On Mon, 01 Jun 2009 21:33:33 +0200, Ian Hickson <ian@hixie.ch> wrote:

> The reason to do this change is that authors make this mistake all the
> time and yet it is not harmful. By making this change the only practical
> effect is that authors will get fewer useless annoying errors out of
> conformance checkers.
>
>
>> > Supporting both '&' and ';' seems like a exercise in bug creation.
>> > Parsing URIs is hard enough to do right as it is without making things
>> > even more complicated and adding even more edge cases.
>>
>> But that's exactly what you are doing, except here it applies to parsing
>> href attributes, not URIs.
>
> No, no change to the parsing rules was involved here.

Writing HTML documents seems to make this valid:

    <a href="&copy=">

and claims that the attribute value contains just text and no character  
references (since character references end with ";").
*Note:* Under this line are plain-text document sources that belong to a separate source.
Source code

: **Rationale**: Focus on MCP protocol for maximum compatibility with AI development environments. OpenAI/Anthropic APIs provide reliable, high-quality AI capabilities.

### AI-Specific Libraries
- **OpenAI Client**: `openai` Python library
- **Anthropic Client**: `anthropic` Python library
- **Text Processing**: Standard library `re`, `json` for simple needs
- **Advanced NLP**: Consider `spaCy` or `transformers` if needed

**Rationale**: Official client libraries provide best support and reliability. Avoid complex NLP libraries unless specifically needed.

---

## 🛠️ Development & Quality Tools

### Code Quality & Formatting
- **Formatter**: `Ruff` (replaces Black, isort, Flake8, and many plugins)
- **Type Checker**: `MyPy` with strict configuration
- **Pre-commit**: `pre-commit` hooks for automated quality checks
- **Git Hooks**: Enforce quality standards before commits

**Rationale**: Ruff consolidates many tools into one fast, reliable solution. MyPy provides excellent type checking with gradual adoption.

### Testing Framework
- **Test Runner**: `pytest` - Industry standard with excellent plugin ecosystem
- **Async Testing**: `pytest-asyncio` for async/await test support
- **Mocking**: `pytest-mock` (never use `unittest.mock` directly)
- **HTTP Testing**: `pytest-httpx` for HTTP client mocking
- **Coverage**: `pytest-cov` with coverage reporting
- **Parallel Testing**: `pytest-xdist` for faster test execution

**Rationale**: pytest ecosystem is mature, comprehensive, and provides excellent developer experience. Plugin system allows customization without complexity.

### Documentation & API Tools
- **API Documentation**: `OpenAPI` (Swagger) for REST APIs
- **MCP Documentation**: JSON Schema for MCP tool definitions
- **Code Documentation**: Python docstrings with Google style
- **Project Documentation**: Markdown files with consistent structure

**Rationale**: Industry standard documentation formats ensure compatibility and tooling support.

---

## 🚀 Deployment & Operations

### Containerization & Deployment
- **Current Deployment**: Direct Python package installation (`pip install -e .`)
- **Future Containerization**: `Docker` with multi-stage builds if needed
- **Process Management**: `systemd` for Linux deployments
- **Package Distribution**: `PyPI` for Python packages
Yet, Parsing HTML documents interprets the above the same as <a  
href="©=">, as far as I can tell.

Now, I guess there are several possible ways to fix this mismatch.

   1. Revert the change.
   2. Tweak the writing rules so that the ampersand above would be  
ambiguous.
   3. Tweak the parsing rules so that = is treated the same as 0-9a-zA-Z.

-- 
Simon Pieters
Opera Software

Received on Tuesday, 2 June 2009 10:23:39 UTC